Selection:
Here is something that baffles me. Let’s assume that your son or daughter is one of the best basketball players in the country. You probably know what happens when your child possesses that gift: colleges come calling, willing to offer scholarships if the student chooses their school. Generally, student athletes end up choosing the college that provides the most attractive scholarship offer.

Now, let’s assume that the gift is not athletic in nature. Let’s assume that your child’s gift/talent/strength lies in his or her academic ability. Students’ test scores can make them eligible for numerous scholarships and open the doors to affordable academic opportunities. So why does the potential for considerable scholarship money seem to have little impact on their college choice? In many cases, students tend to get wrapped up in the idea of a “dream school”—causing them to focus on things like academic reputation, social life in the dorms, or the popularity of sports. Students tend to lose sight of the long-term effects of taking on excessive debt, and often find themselves having to make the difficult decision mentioned above.

Although financial aspects should not be the sole reason for a college decision, we do need to consider the long-term benefits of our college choices. Ask yourself: Which of these two options would make more sense in the long run?

Data shown:
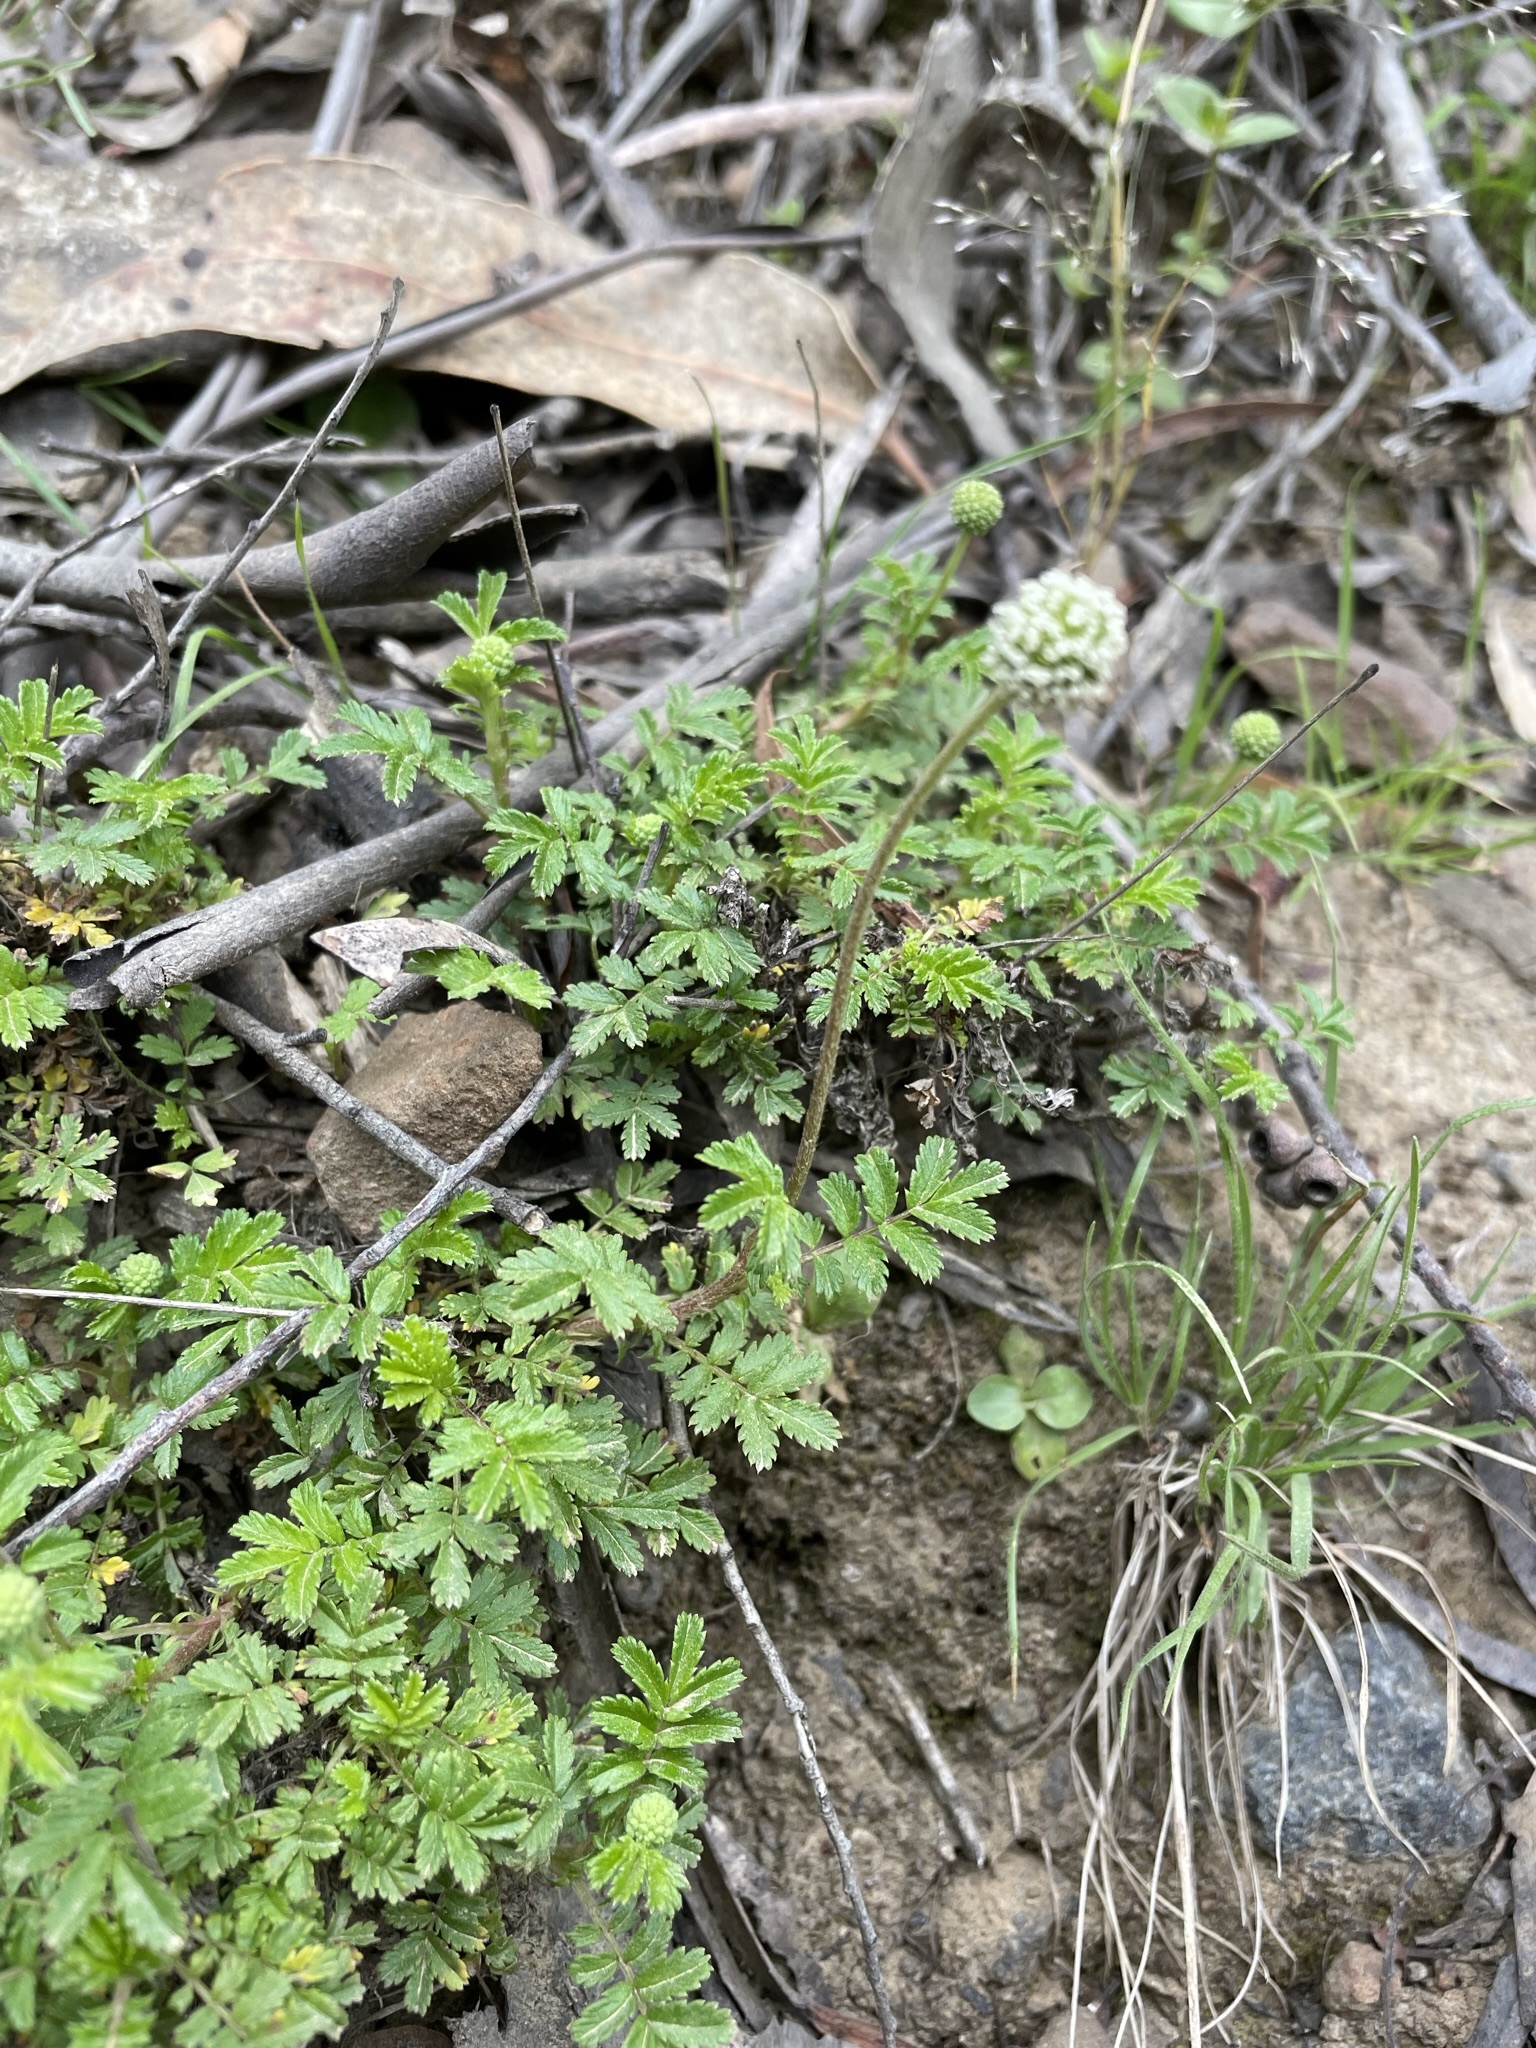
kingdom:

Objectives:
A: In the text on college scholarships, what do student athletes generally do when choosing a college?
B: For each statement, answer yes or no according to the text on college scholarships, and quote the words of the text that decide it.
(i) Financial aspects should be the sole reason for a college decision.
(ii) Students' test scores can make them eligible for numerous scholarships.
(iii) Students caught up in the idea of a "dream school" may focus on social life in the dorms.
C: Carry on the text about college scholarships from the point where it stops.

Results for the exercise:
A: They choose the college that provides the most attractive scholarship offer.

B:
(i) No: "financial aspects should not be the sole reason for a college decision"
(ii) Yes: "Students’ test scores can make them eligible for numerous scholarships"
(iii) Yes: "causing them to focus on things like academic reputation, social life in the dorms, or the popularity of sports"

C:
  • Option 1: Attend a college that was not your number-one choice, but live the rest of your life without excessive student debt.
  • Option 2: Attend a more attractive college, but spend years trying to pay off your student loans.

In the long term, Option 1 would be the obvious choice. Even in the short term, consider the fact that many more students drop out of college for financial reasons than they do because the fitness center isn’t nice enough or the residence hall isn’t as spacious as they would have liked.  

It has been my experience that many students are not equipped to make these prudent long-term decisions alone. I have often suggested to parents that it is wise to discuss with their children the financial reality of this decision early on. It is important that parents work with their children to choose affordable college options—and potential for scholarship money should be a significant factor in the college search process. The greater number of affordable options a student creates for themselves, the more likely that the final decision will end up being a good one.



At College Countdown, we are convinced that there are affordable college options for every family. Check out the Financial Fit Program on College Countdown to learn how you can find the right college at a price your family can afford.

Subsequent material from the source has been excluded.